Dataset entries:
-----

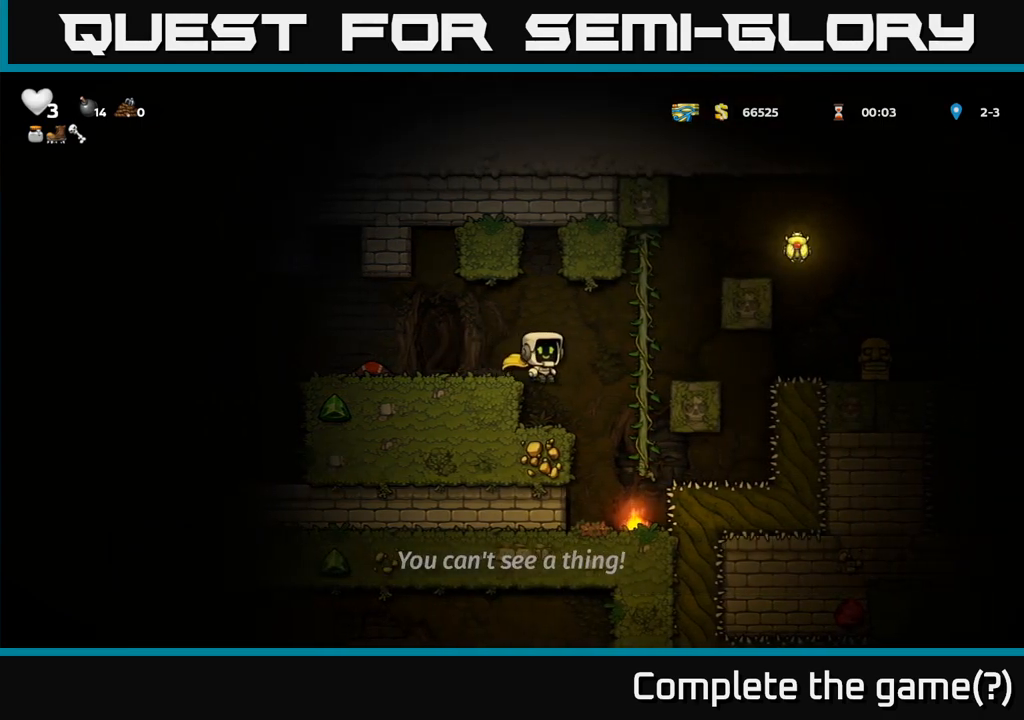
{"buttons": [], "left_stick": "center", "events": [[150, "left_stick", "right"], [267, "left_stick", "center"]]}
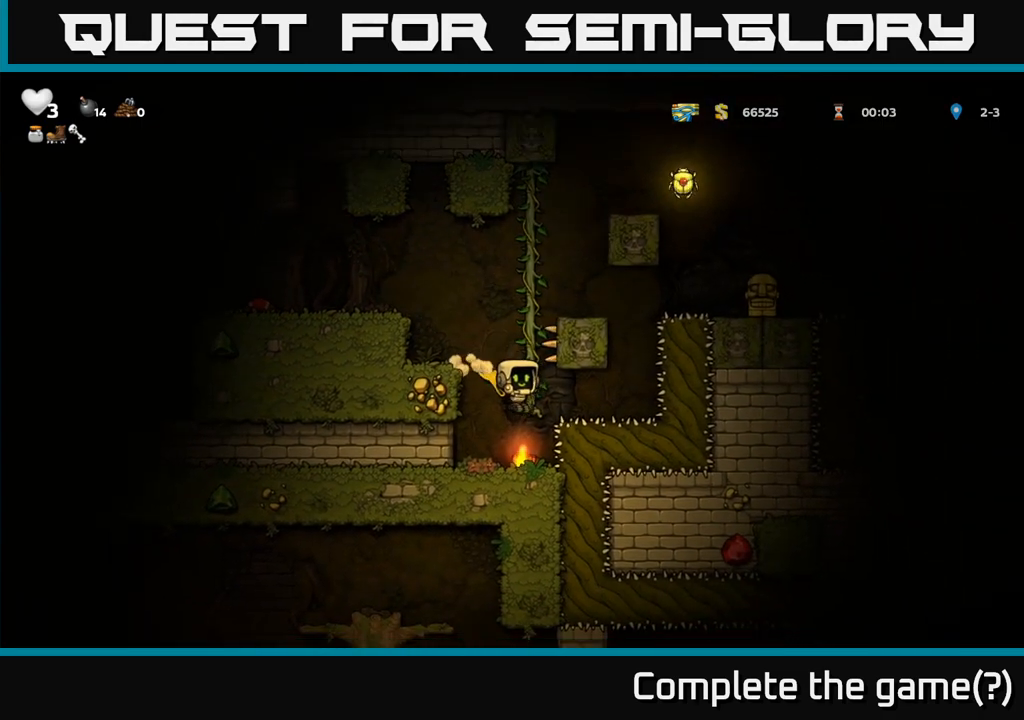
{"buttons": [], "left_stick": "center"}
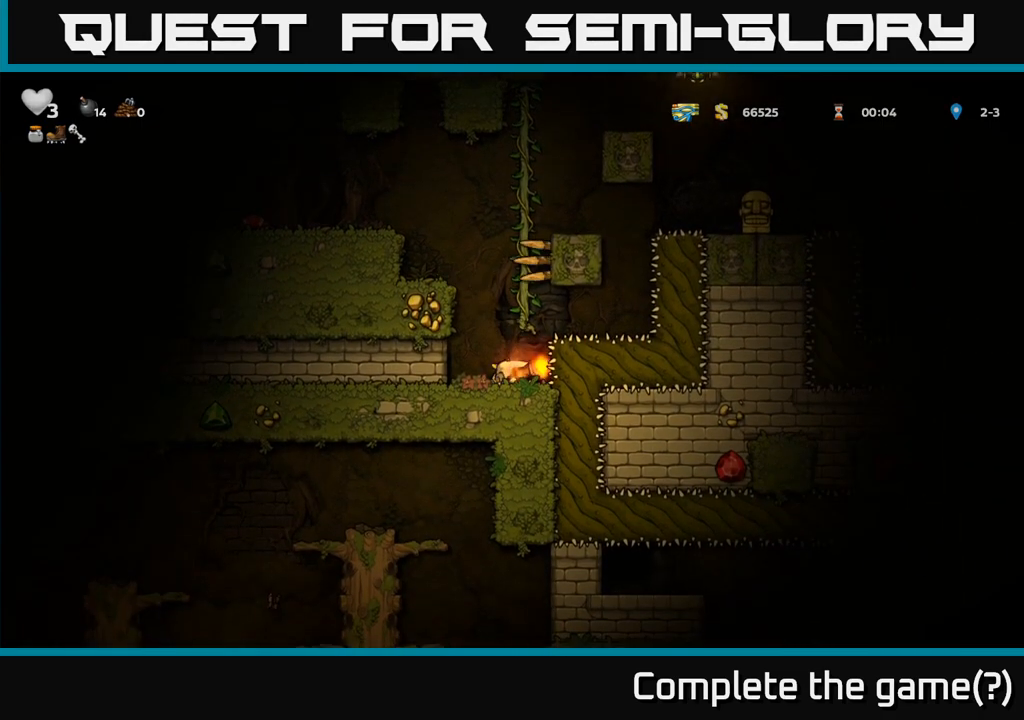
{"buttons": [], "left_stick": "up", "events": [[317, "A", "down"], [417, "left_stick", "up"], [483, "A", "up"]]}
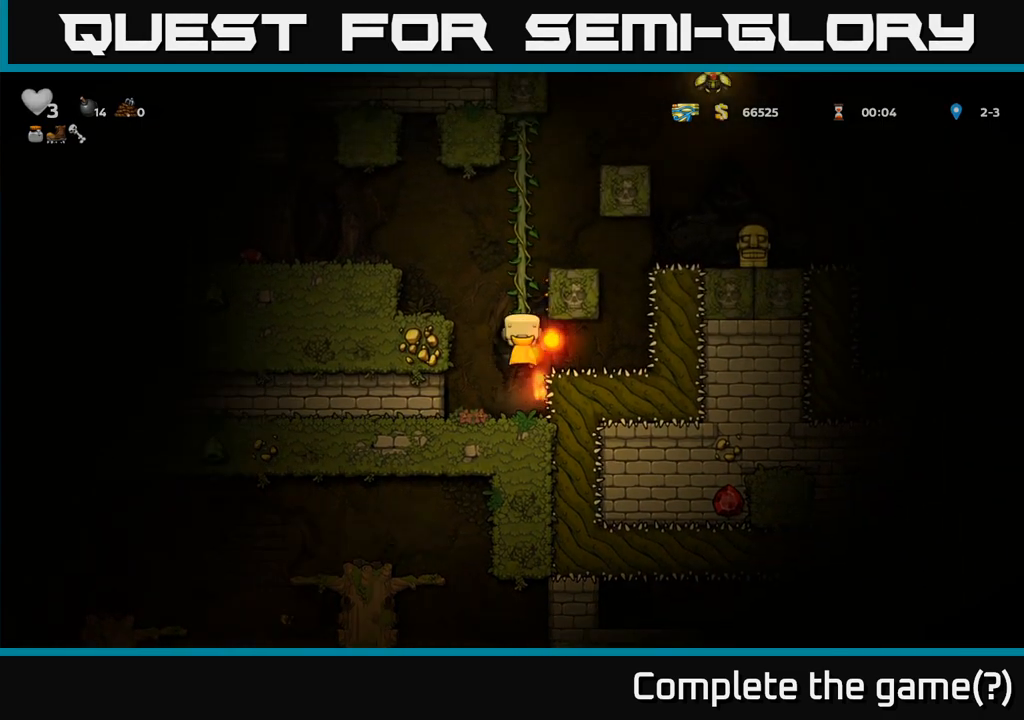
{"buttons": ["A"], "left_stick": "left", "events": [[433, "left_stick", "left"], [450, "A", "down"]]}
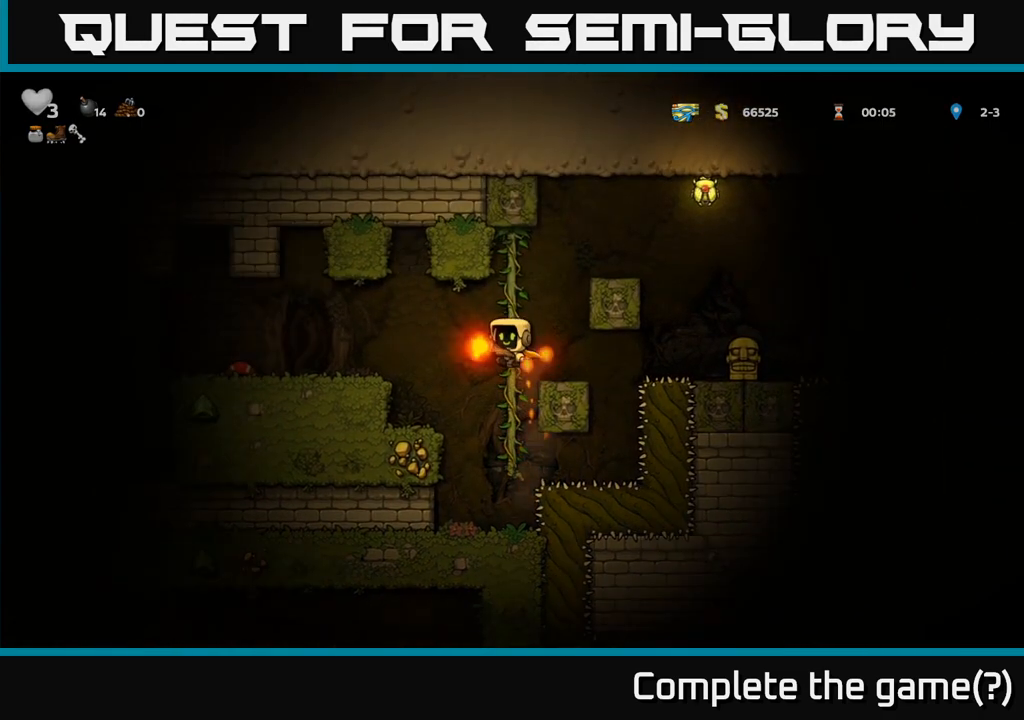
{"buttons": ["X"], "left_stick": "center", "events": [[17, "A", "up"], [367, "left_stick", "center"], [500, "X", "down"]]}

-----

Your instructions: Identify how many lines in the entries above contain the word "center" and provide only that figure.

Result for this task: 3